By Jennipher Walters
April 06, 2011

We're always told to "drink, drink, drink" when it comes to water. Sluggish in the afternoon? Guzzle some H2O. Want to naturally lose weight? Drink 16 oz. before meals. Think you're hungry? Try water first since thirst sometimes masquerades as hunger. However, is it possible to get too much of a good thing? It sure is. In fact, overhydrating can be just as dangerous as being extremely dehydrated.

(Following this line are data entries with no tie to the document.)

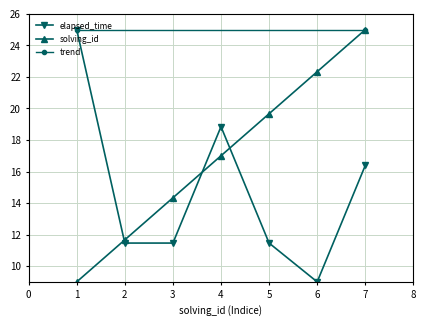

Reading left to right, transcribe all the data shown in this chart.

solving_id: 9.0	11.7	14.3	17.0	19.7	22.3	25.0
elapsed_time: 25.0	11.5	11.5	18.8	11.5	9.0	16.4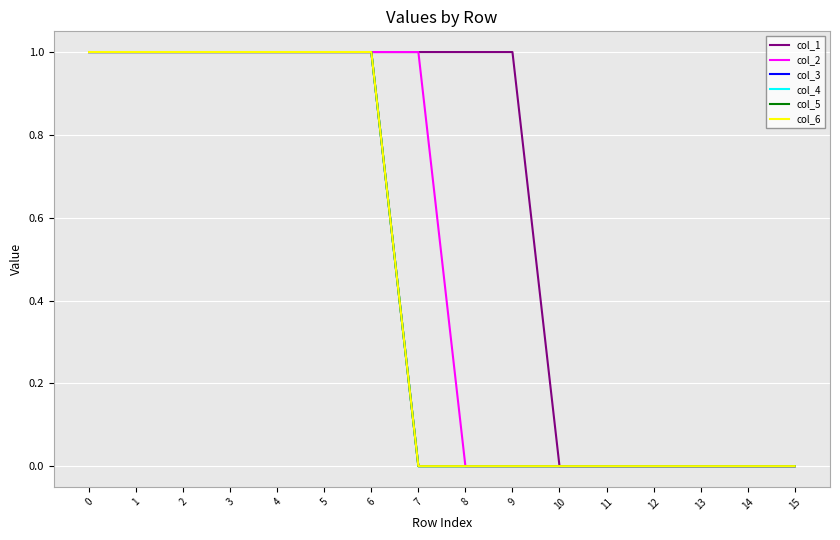

List the series in order of their peak value, highest first.

col_1, col_2, col_3, col_4, col_5, col_6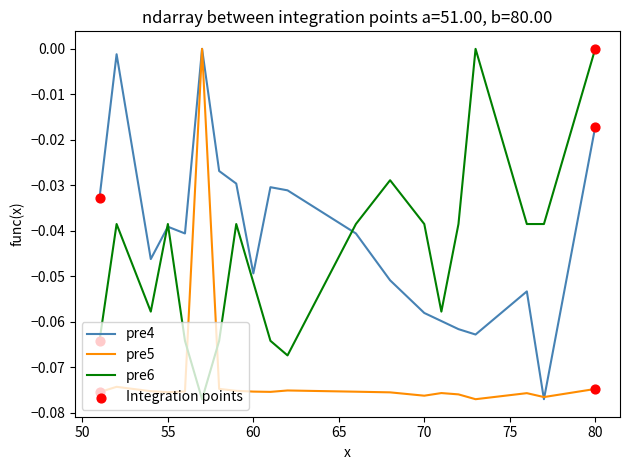

True or false: pre6 and pre5 intersect in this chart.

True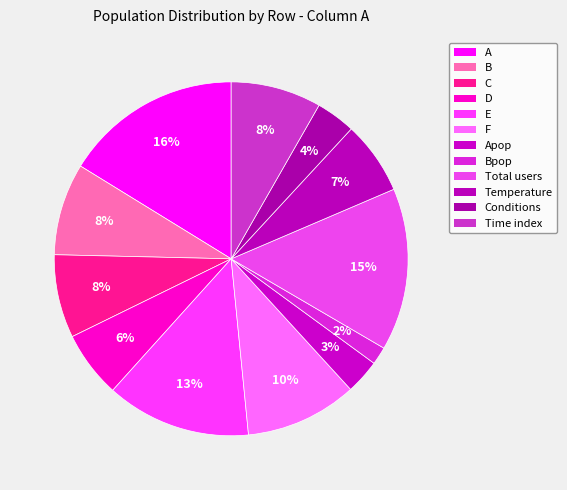

What percentage do Time index and Total users together represent?

23.1%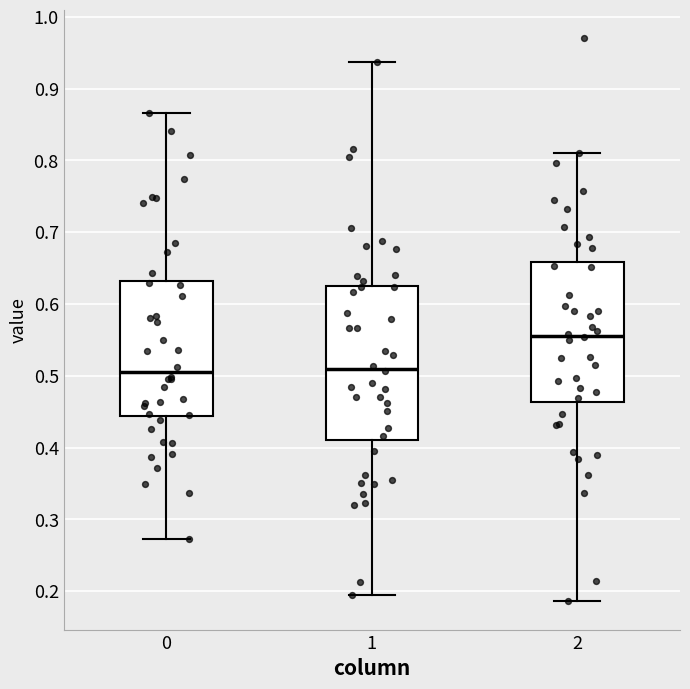

Which box is the tallest, from its lower edge to its upper edge?

1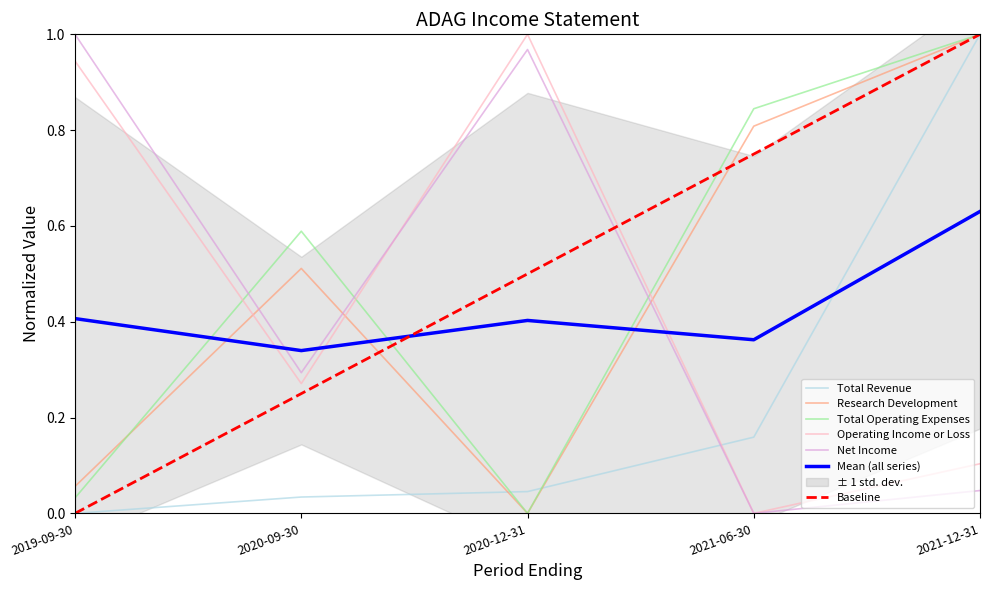

How many positive values does the Operating Income or Loss series have?

4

Clinically called hyponatremia, it's a condition in which the level of sodium - an electrolyte that helps regulate water levels in the fluid in and around your cells - in your blood is abnormally low. When this happens, your body's water levels rise, and your cells begin to swell. This swelling can cause many health problems, from mild to severe, and can result in death. Hyponatermia has been in the news for the past few years after a study in the New England Journal of Medicine listed overhydration as a serious health issue of some runners at the Boston Marathon.

With warmer temperatures on the horizon, it's important to know the signs and symptoms of this dangerous condition and how to prevent it. While it's not a common condition for most, for those exercising in the heat and humidity for prolonged workouts (like training for or participating in an endurance event like a marathon), it's definitely something to be aware of. Read on for what to look for and how to make sure you're hydrating properly.

Hyponatremia Symptoms

•Nausea and vomiting





•Appetite loss

•Restlessness and irritability

•Muscle weakness, spasms or cramps


•Decreased consciousness or coma

Avoiding Overhydration

•Drink small amounts of fluids at regular intervals. You shouldn't ever feel "full" of water though.

•Eat half of a banana a half hour before a workout to give your body the potassium it needs.

•When working out in hot conditions or for more than an hour, be sure to drink a sports drink that has sodium and potassium.

•Try to eat snack foods with salt, like pretzels or chips before and after long, hot workouts.

•Avoid taking aspirin, acetaminophen or ibuprofen during any race or long workout, as it may interfere with kidney function.